WORK REQUIRED: Using the data below, gather each line that includes the word "text".

INPUT:
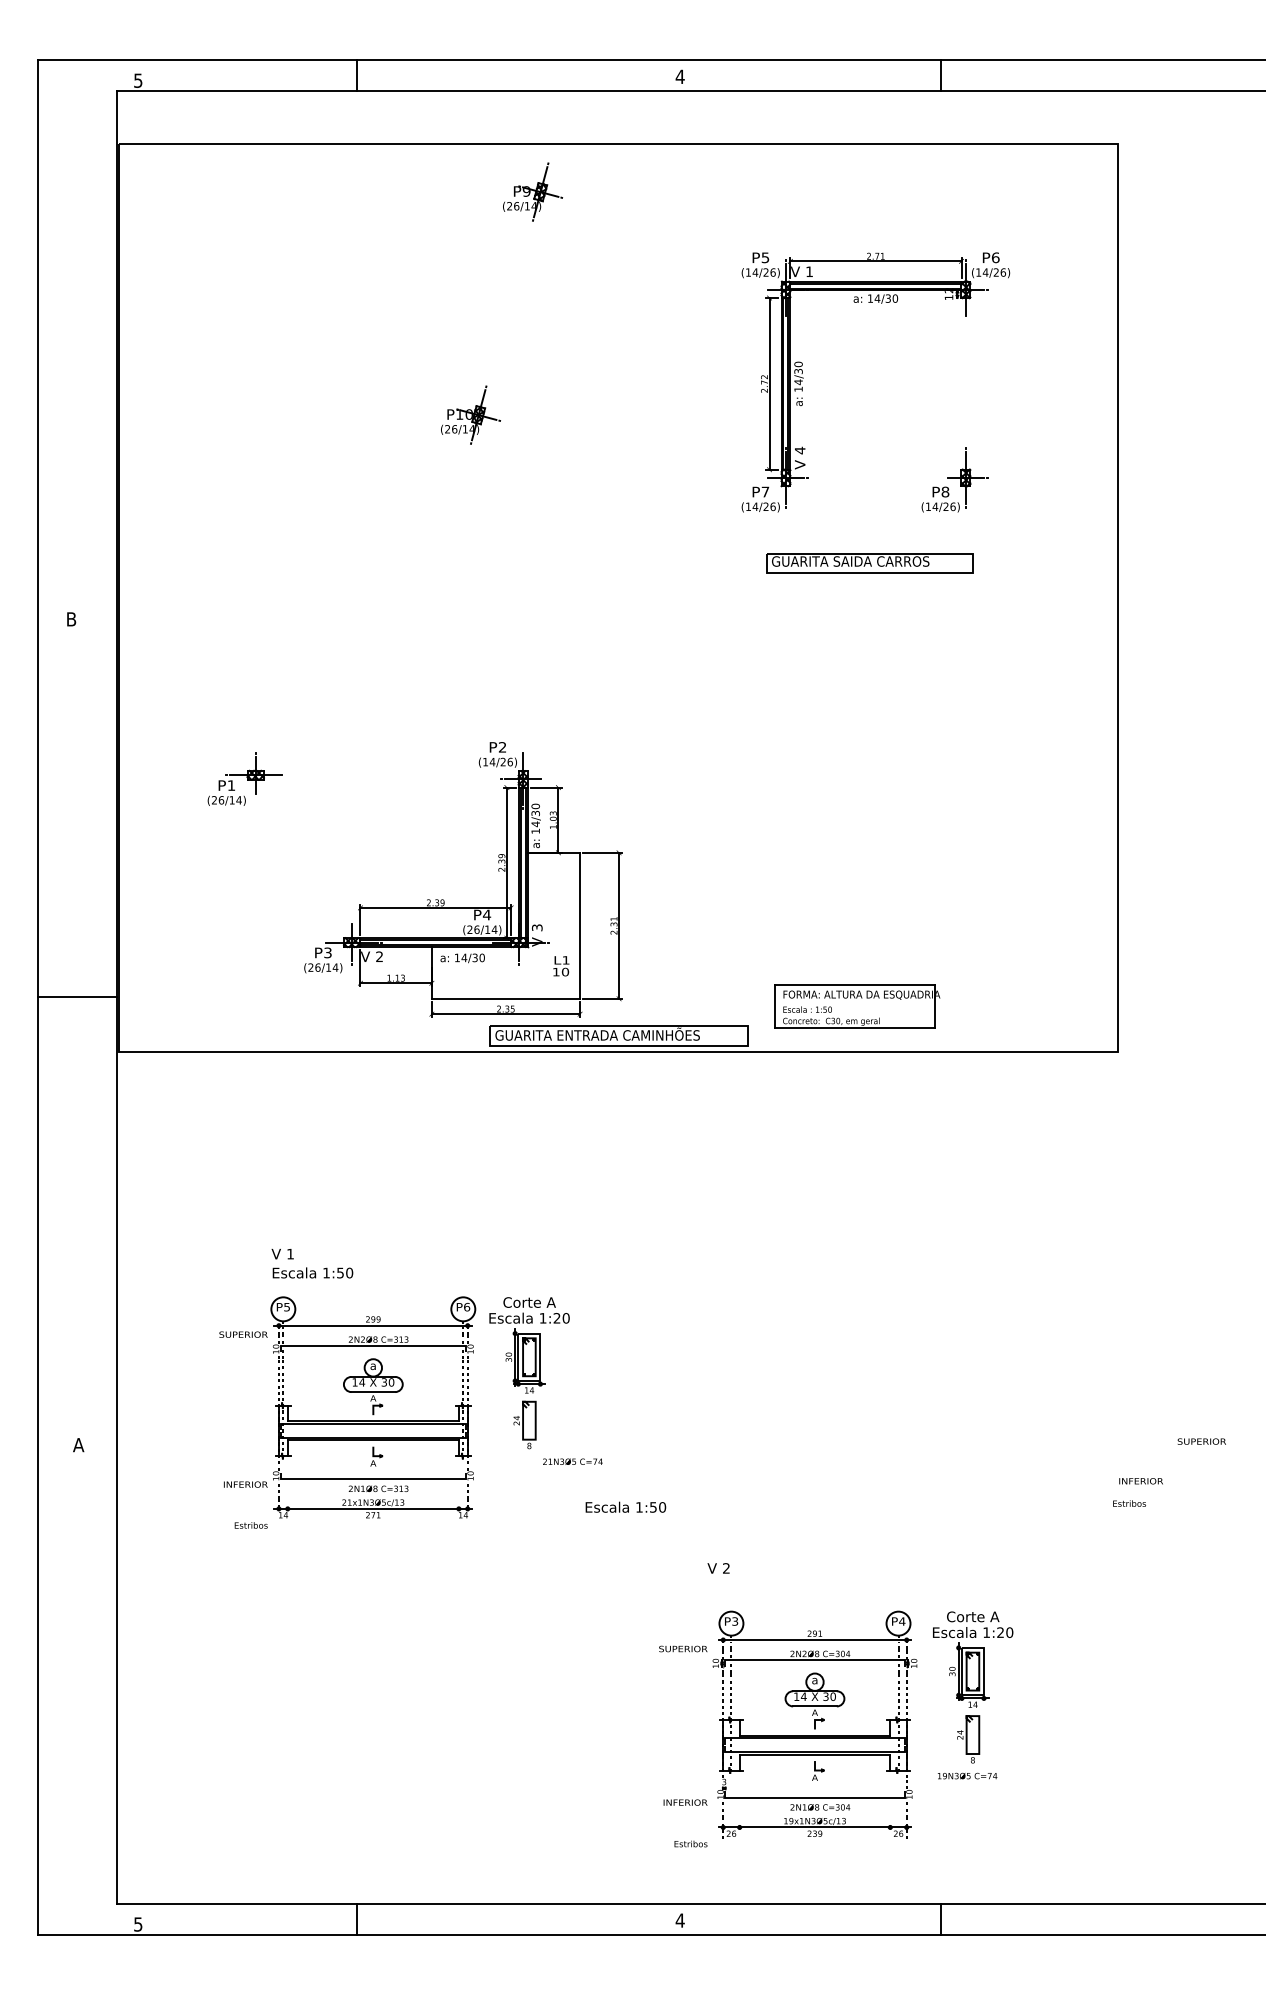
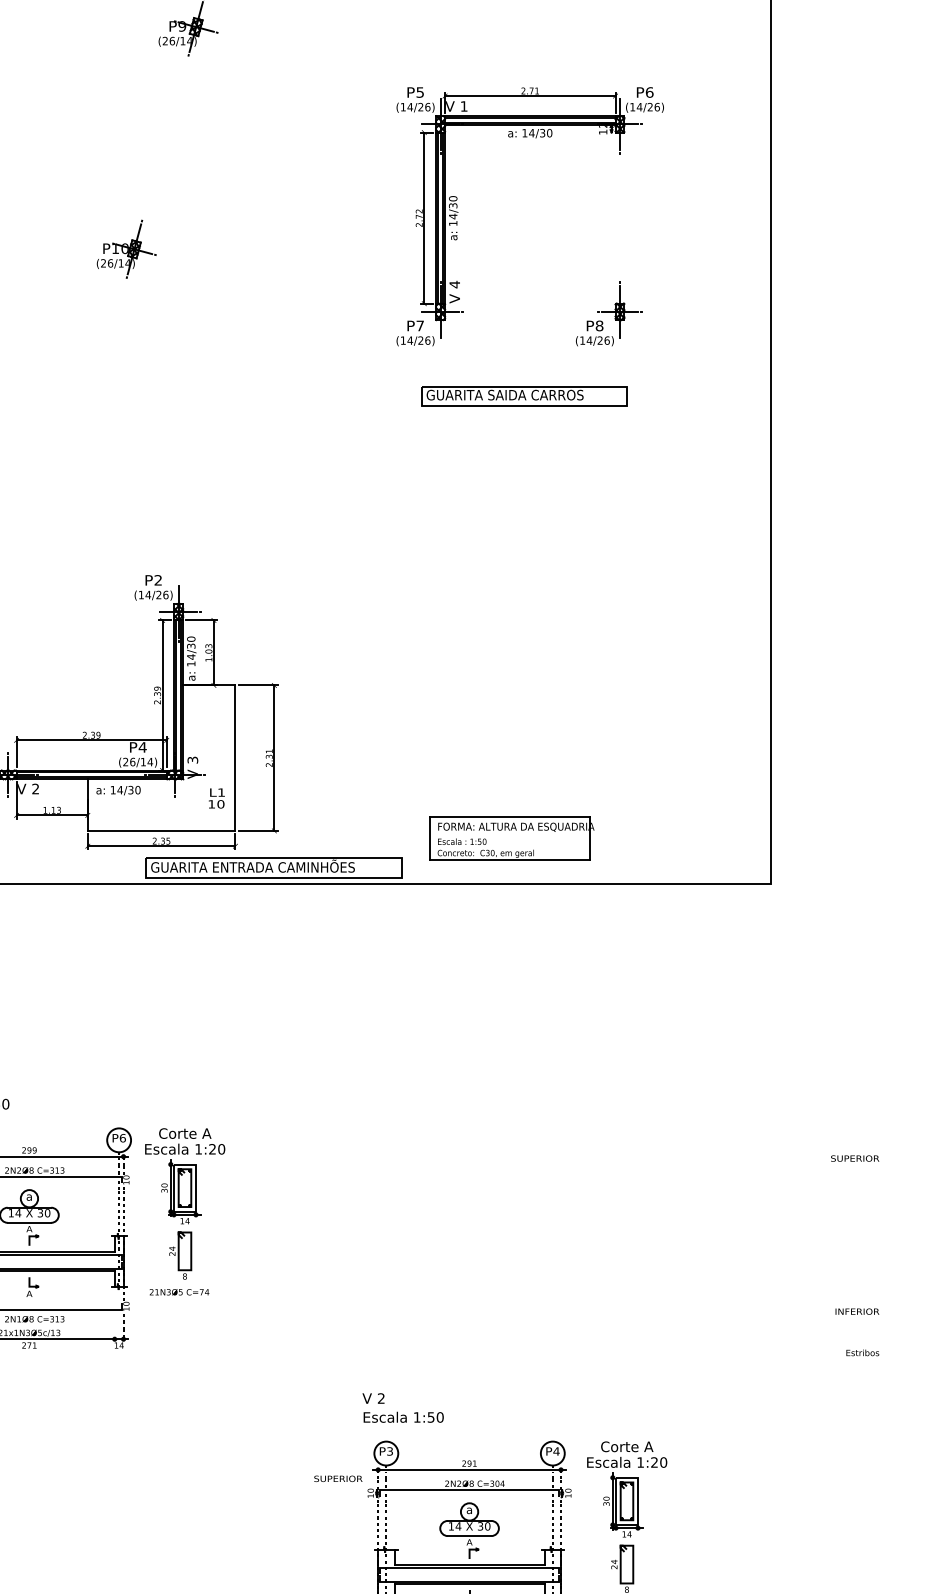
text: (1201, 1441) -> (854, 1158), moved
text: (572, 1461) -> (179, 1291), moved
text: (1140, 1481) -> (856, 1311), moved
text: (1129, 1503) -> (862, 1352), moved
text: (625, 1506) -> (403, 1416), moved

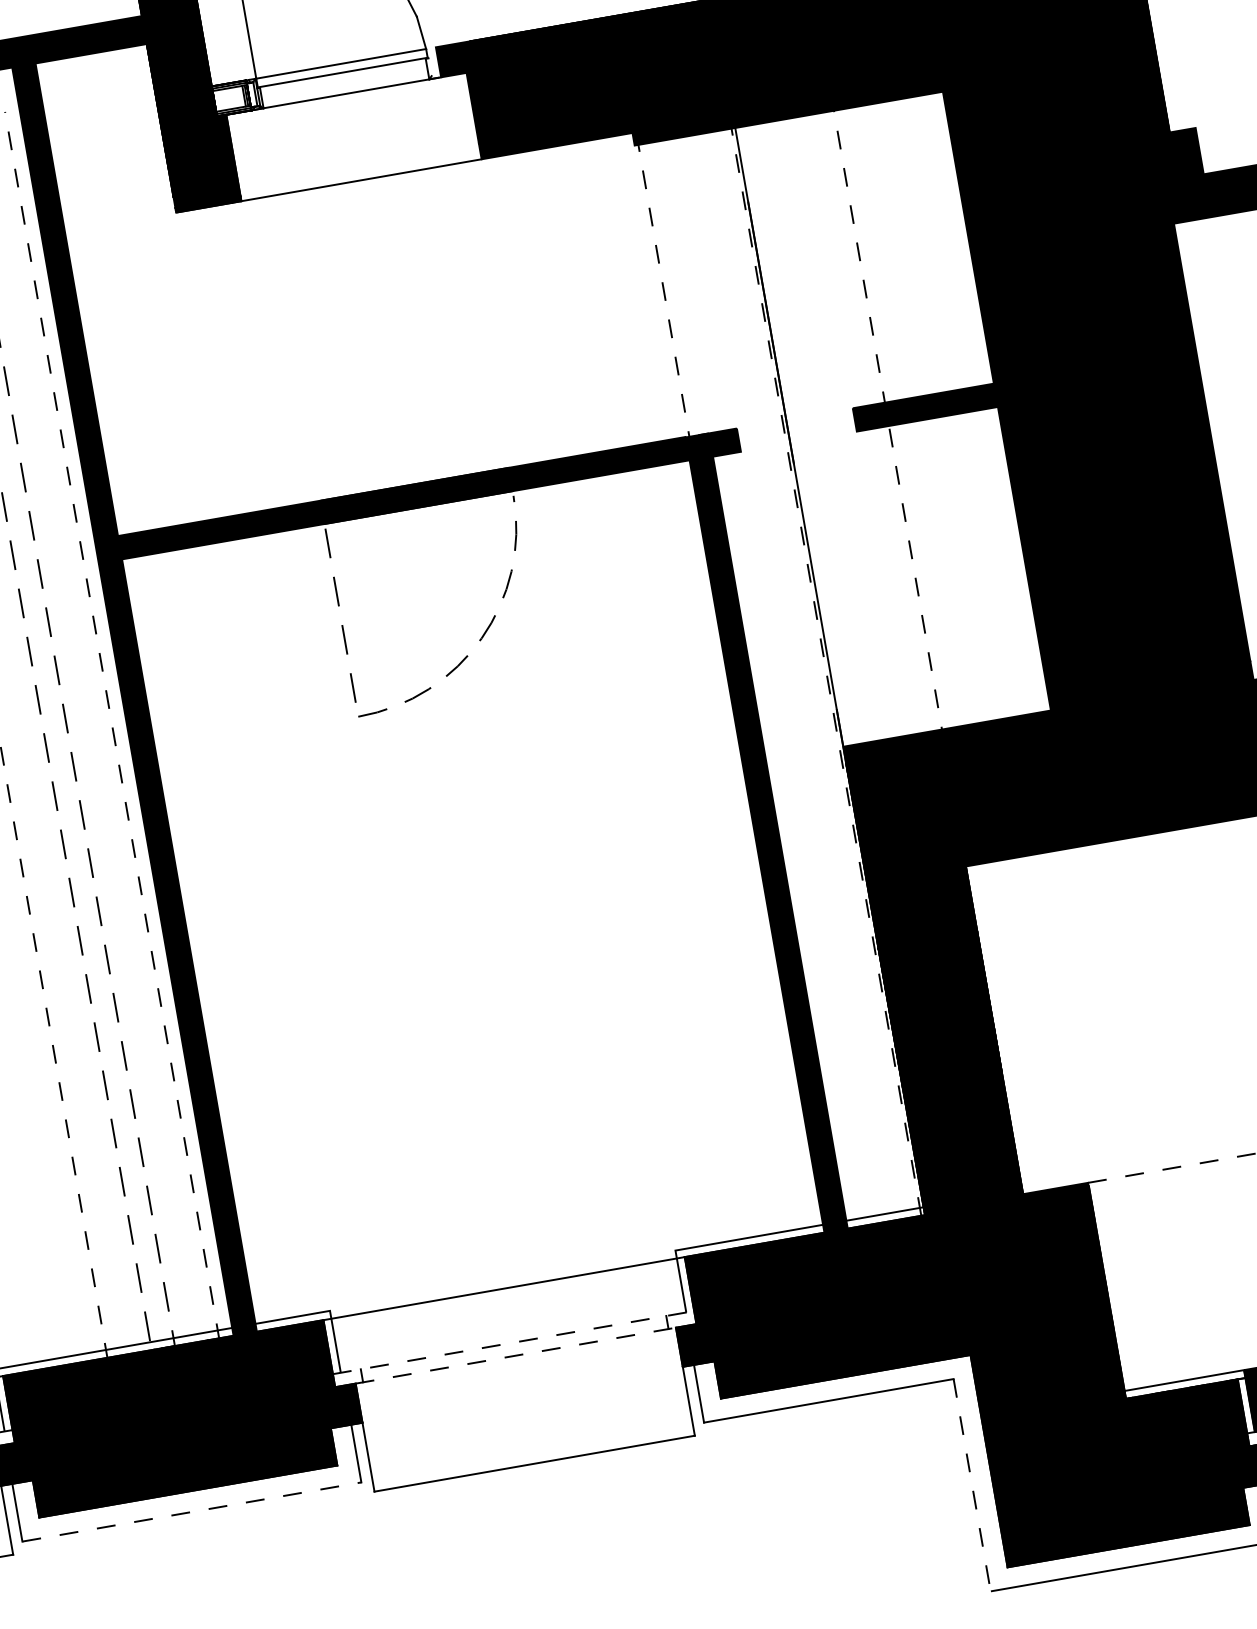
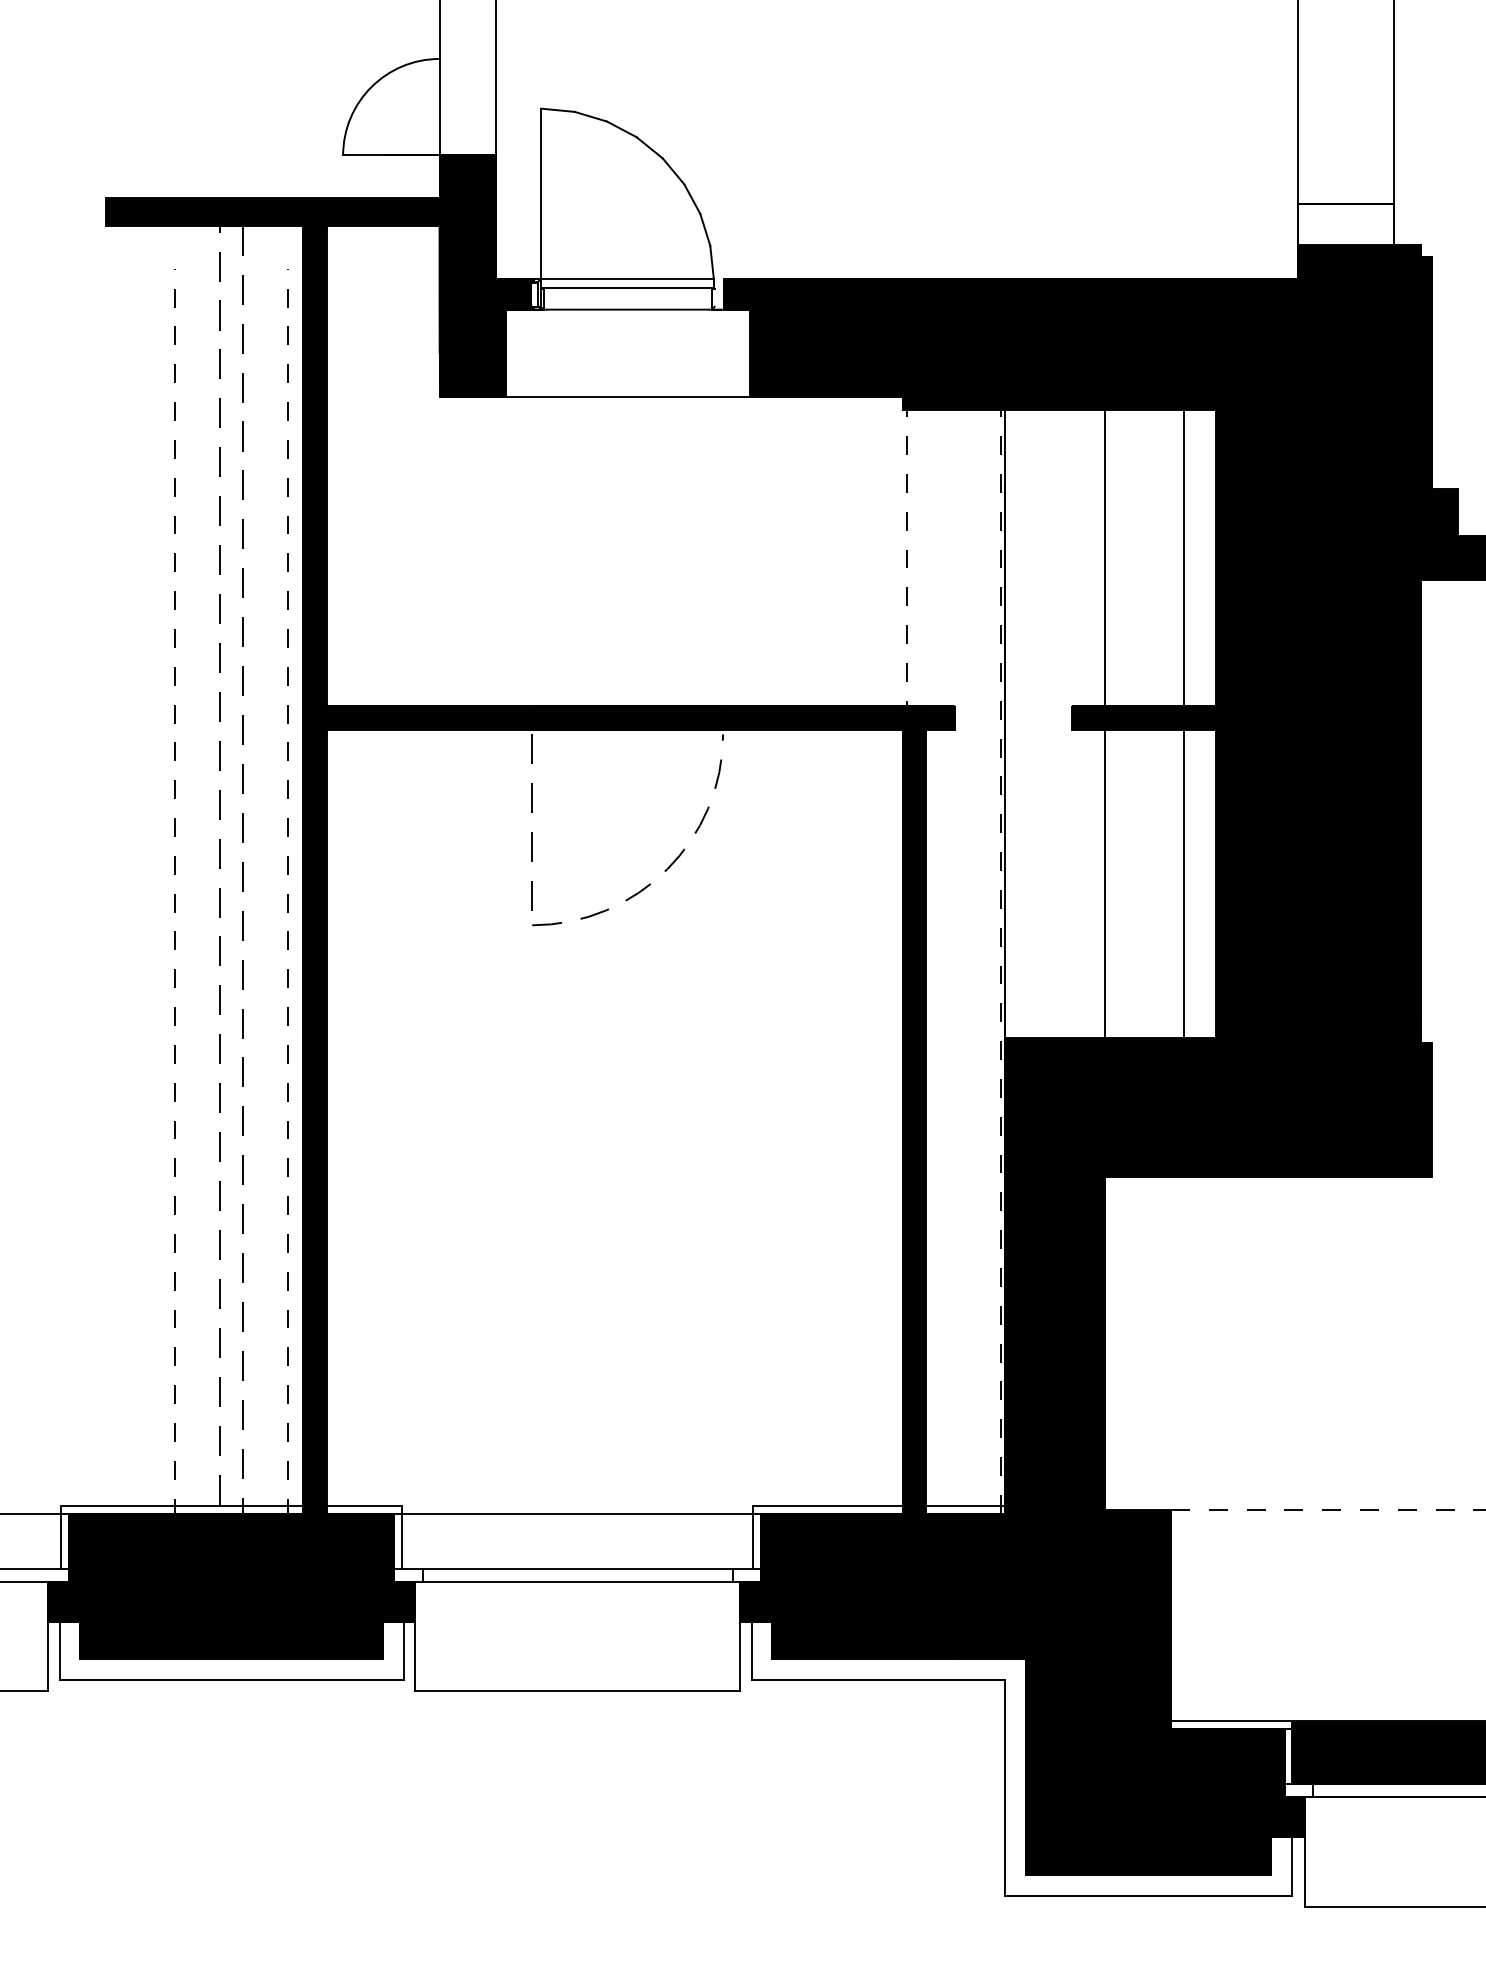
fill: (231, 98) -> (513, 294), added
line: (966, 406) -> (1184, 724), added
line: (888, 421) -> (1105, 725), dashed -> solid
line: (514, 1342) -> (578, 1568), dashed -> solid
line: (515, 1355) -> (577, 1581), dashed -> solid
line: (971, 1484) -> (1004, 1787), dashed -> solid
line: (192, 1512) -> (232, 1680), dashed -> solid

REPLY TO THE EXERCISE:
text: (1201, 1441) -> (854, 1158), moved
text: (572, 1461) -> (179, 1291), moved
text: (1140, 1481) -> (856, 1311), moved
text: (1129, 1503) -> (862, 1352), moved
text: (625, 1506) -> (403, 1416), moved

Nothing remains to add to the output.